Burkina Faso : l’État sévit, deux policiers révoqués pour un détournement de 45 millions de FCFA.
La lutte contre la gabegie au sein des forces de défense et de sécurité burkinabè vient de connaître un nouvel épisode marquant. Réuni ce jeudi sous la présidence du Capitaine Ibrahim Traoré, le Conseil des ministres a prononcé la révocation de deux officiers de la Police nationale, reconnus coupables de détournement de fonds publics. La somme en jeu, 45 216 000 FCFA, était fléchée pour les opérations de l’Unité Mobile d’Intervention (UMI), basée à Koin, une zone sensible de la région des Bankui.
Des gestionnaires de confiance mis en cause
Les faits reprochés aux deux agents concernent la gestion des ressources allouées à cette unité d’élite, en première ligne dans la sécurisation du territoire. Selon le rapport soumis au gouvernement par le Commissaire divisionnaire Mahamadou Sana, les prévenus occupaient des postes stratégiques au sein de la Direction régionale de la Police Nationale des Bankui.
Il s’agit du Lieutenant Tiao B. Nicolas (matricule 90 605 X), chef du service administratif et financier, et du Sergent-chef Ilboudo Pawentoré Marcelin (matricule 309 147 H), responsable de la logistique. En usant de leurs prérogatives, ils auraient détourné une enveloppe destinée à la prise en charge des opérations de combat, privant ainsi une unité d’intervention de moyens vitaux dans un contexte sécuritaire déjà critique.

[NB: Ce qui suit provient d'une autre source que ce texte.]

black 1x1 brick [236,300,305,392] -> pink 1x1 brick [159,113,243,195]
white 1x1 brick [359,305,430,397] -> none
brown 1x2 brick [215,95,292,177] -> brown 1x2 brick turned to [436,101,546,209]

En entérinant cette révocation, le Conseil des ministres applique avec rigueur la loi n°027-2018 portant statut du cadre de la Police nationale, et le décret n°2019-0406 régissant la discipline générale au sein de l’institution. Cette décision intervient alors que les autorités, dans le cadre de la Révolution Progressiste Populaire, multiplient les discours appelant à une gestion plus vertueuse des deniers publics.
Au-delà de la sanction individuelle, ce cas illustre la volonté du gouvernement de briser l’impunité, y compris au sein des échelons intermédiaires de la hiérarchie sécuritaire. Alors que le pays est engagé dans une guerre de haute intensité contre les groupes armés, chaque franc détourné est considéré comme un obstacle à l’effort de guerre national.
Par ailleurs, le Conseil des ministres a profité de cette session pour adopter deux décrets relatifs à la refonte du Code de l’urbanisme et de la construction, voté le 3 mars dernier. Ces nouveaux textes visent à simplifier les procédures d’agrément pour les entreprises du bâtiment, notamment les PME naissantes, tout en clarifiant les règles de délivrance des permis de construire.
L’affaire des deux policiers révoqués, qui a fait grand bruit dans les couloirs du pouvoir, confirme que la transparence devient une condition sine qua non pour tout agent de l’État burkinabè, quel que soit son grade.